E ancora. L’Italia si era impegnata – già con il ministro Marco Minniti – ad allestire dei campi profughi all’interno della Libia, dove avrebbero potuto operare anche Unhcr e Oim, per consentire trattamenti umanitari migliori che non pesassero sulle casse libiche. Impegno disatteso.
Passiamo al nord e, quindi, al controllo delle coste.
I libici, per continuare a gestire il fallimentare coordinamento dei soccorsi – adesso sono titolari di un’area Sar – hanno fatto da tempo richieste precise: una sala operativa regionale, 20 “super gommoni” tra i 10 e i 14 metri di lunghezza – costo: 350/400 mila euro l’uno – e un’officina per la manutenzione con annesso scalo di alaggio. Al momento gli sono rimaste le 6 motovedette fornite dalla Guardia di Finanza e una sala operativa con tre computer e un paio di telefoni. Che peraltro squillano spesso a vuoto. Delle altre 12 motovedette promesse ne sono giunte 2.
Il cambio d’ambasciatore a Tripoli – per i tempi necessari al passaggio di consegne tra Giuseppe Perrone e Giuseppe Buccini – non è stato d’aiuto. Così come la conferenza di Palermo, indetta dal premier Giuseppe Conte, che buona parte delle fazioni libiche non ha trovato soddisfacente. E anche i trafficanti che, trattando in passato con la nostra intelligence, sono riusciti a guadagnare un bel po’ di soldi, vogliono tornare all’incasso. Se prendi degli impegni e non li mantieni, sul fronte libico, prima o poi ti esponi al ricatto.

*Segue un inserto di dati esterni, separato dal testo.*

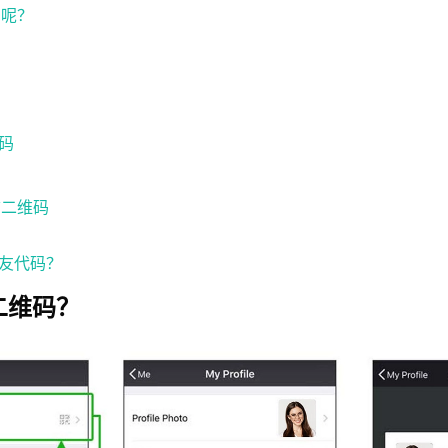
码呢？
码
信二维码
友代码？
二维码？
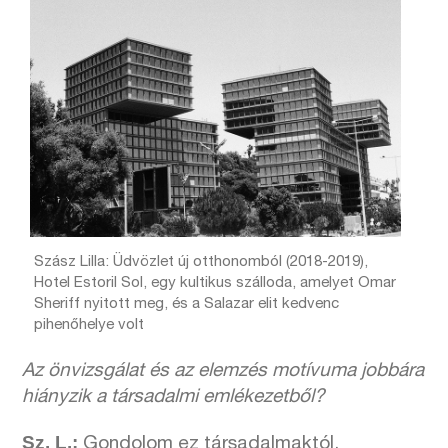
Szász Lilla: Üdvözlet új otthonomból (2018-2019),
Hotel Estoril Sol, egy kultikus szálloda, amelyet Omar
Sheriff nyitott meg, és a Salazar elit kedvenc
pihenőhelye volt
Az önvizsgálat és az elemzés motívuma jobbára
hiányzik a társadalmi emlékezetből?
Sz. L.:
Gondolom ez társadalmaktól,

L’Oms: i migranti non portano malattie, si ammalano qui
I migrantinon portano malattie, anzi si ammalano quando sono in Europa per la condizioni disagiate in cui vivono, e sono molti meno di quanto si creda. L’Organizzazione mondiale della sanità (Oms) indossa i panni del myth-buster e smonta due falsi miti molto diffusi. È quanto emerge dal primo rapporto sulla salute dei migranti e dei rifugiati basato su documenti raccolti nei 54 Paesi che fanno parte della regione Europa dell’Oms. Chi fugge in Europa non “importa” malattie. Anzi, quelle non trasmissibili, come tumori o problemi cardiaci, tra i rifugiati hanno un indice più basso rispetto alla popolazione generale, che cresce quanto più è lungo il periodo di mancato accesso ai servizi sanitari e delle condizioni igieniche spesso insufficienti. Un altro falso mito sui migranti è il loro numero: sono 90 milioni nell’area Europa Oms. Realtà ben diversa da quello che pensano gli europei, che ritengono i rifugiati siano 3 o 4 volte di più. “Senza entrare nelle scelte politiche delle singole nazioni, che non ci competono, “Da parte di alcuni governi si distoglie l’attenzione dai fatti, si alimentano preoccupazioni che poi i dati reali smentiscono” ha commentato Santino Severoni, coordinatore del programma Oms Europa.